Site information
- Type: Defence fort
- Condition: Destroyed

Location
- Ratnapura Portuguese fort Sri Lanka
- Coordinates: 6°41′27″N 80°22′46″E﻿ / ﻿6.690866°N 80.379547°E

Site history
- Built: 1618–1620
- Built by: Portuguese

= Ratnapura Portuguese fort =

Ratnapura Portuguese fort (රත්නපුර පෘතුගීසි බලකොටුව Rathnapura Pruthugisi Balakotuwa; இரத்தினபுரி போர்த்துக்கேயக் கோட்டை) was built by the Portuguese in Ratnapura, Sri Lanka.

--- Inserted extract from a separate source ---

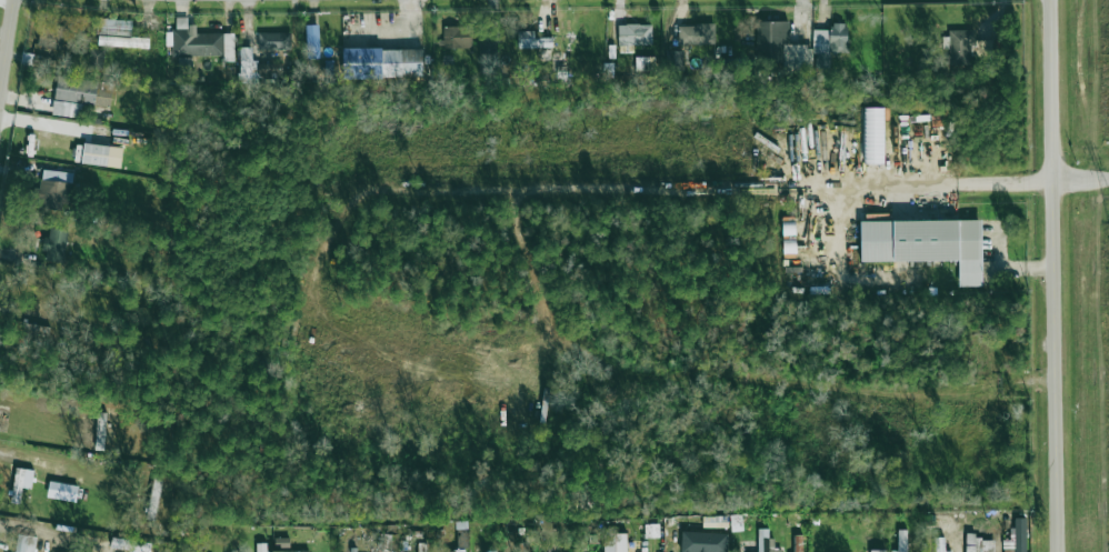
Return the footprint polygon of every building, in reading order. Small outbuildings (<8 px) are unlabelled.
[(234,60),(234,33),(196,33),(196,25),(187,24),(187,17),(176,17),(176,30),(173,30),(172,55),(224,56),(224,60),(234,60)] [(132,20),(97,19),(96,34),(131,35),(132,20)] [(756,21),(756,60),(783,60),(783,70),(812,70),(812,45),(789,45),(789,21),(756,21)] [(813,29),(813,53),(848,52),(847,22),(832,23),(832,29),(813,29)] [(652,44),(651,24),(618,24),(619,45),(652,44)] [(715,44),(715,24),(678,25),(678,44),(715,44)] [(471,26),(443,26),(444,48),(472,48),(471,26)] [(52,48),(55,31),(41,28),(37,45),(52,48)] [(974,29),(949,30),(949,41),(947,41),(948,65),(970,64),(969,45),(975,45),(974,29)] [(534,37),(534,31),(518,31),(518,48),(553,47),(553,37),(534,37)] [(291,49),(291,32),(258,33),(259,49),(291,49)] [(149,38),(99,36),(98,45),(149,47),(149,38)] [(497,52),(496,42),(479,43),(480,53),(497,52)] [(252,47),(239,47),(239,84),(259,84),(259,61),(252,61),(252,47)] [(343,49),(343,78),(423,77),(422,48),(343,49)] [(104,49),(90,49),(89,68),(103,69),(104,49)] [(669,68),(680,69),(681,52),(670,51),(669,68)] [(193,56),(177,57),(178,80),(194,79),(193,56)] [(103,81),(57,76),(53,114),(81,118),(82,103),(110,107),(112,91),(102,90),(103,81)] [(884,108),(864,108),(864,164),(884,164),(884,108)] [(81,162),(120,168),(123,148),(84,142),(81,162)] [(71,172),(42,169),(40,189),(34,189),(33,207),(67,210),(71,172)] [(959,286),(982,286),(981,219),(860,221),(860,261),(958,260),(959,286)] [(65,261),(66,229),(49,228),(49,237),(45,237),(43,260),(65,261)] [(49,329),(22,320),(19,328),(34,333),(35,332),(47,335),(49,329)] [(544,394),(541,420),(551,421),(554,395),(544,394)] [(10,502),(20,503),(21,488),(32,489),(33,469),(15,468),(13,490),(10,490),(10,502)] [(147,517),(156,518),(161,479),(152,478),(147,517)] [(79,486),(50,481),(47,496),(76,502),(79,486)] [(741,514),(731,515),(731,529),(741,528),(741,514)] [(1003,542),(1003,551),(1027,551),(1026,517),(1014,518),(1014,542),(1003,542)] [(645,524),(645,538),(659,537),(659,524),(645,524)] [(782,549),(774,549),(774,537),(769,537),(768,528),(758,529),(758,551),(782,551),(782,549)] [(457,530),(458,548),(468,547),(468,529),(457,530)] [(907,530),(898,530),(897,550),(894,550),(894,551),(907,551),(907,530)] [(627,533),(604,533),(604,551),(627,551),(627,533)] [(975,533),(966,533),(966,551),(975,551),(975,533)] [(392,534),(381,534),(380,551),(392,551),(392,534)] [(794,535),(794,551),(803,551),(804,535),(794,535)] [(35,538),(16,537),(15,551),(35,551),(35,538)] [(935,551),(952,551),(945,551),(944,537),(934,537),(935,551)] [(149,551),(150,551),(151,542),(112,538),(111,548),(149,551)] [(289,538),(275,538),(275,547),(289,547),(289,538)] [(994,538),(976,538),(975,551),(994,551),(994,538)] [(266,543),(256,543),(256,551),(267,551),(266,543)] [(418,543),(417,551),(427,551),(427,543),(418,543)] [(726,544),(682,543),(682,551),(725,551),(726,544)]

The Portuguese constructed the fort and a church, between 1618 and 1620, on the ground of Saman Devalaya (an ancient devale or Hindu shrine) following the defeat of the King of Sitawaka, Rajasinha I. The town and the fort was later captured by Kirti Sri Raja Singha (the second Nayaka king of Kandy, who destroyed the church and the fort and constructed a Buddhist temple, Maha Saman Devalaya, on the site. In the temple grounds there is a stone sculpture, which depicts the Portuguese General Simao Pinnao, on horseback brandishing a sword, whilst trampling a Sinhalese soldier.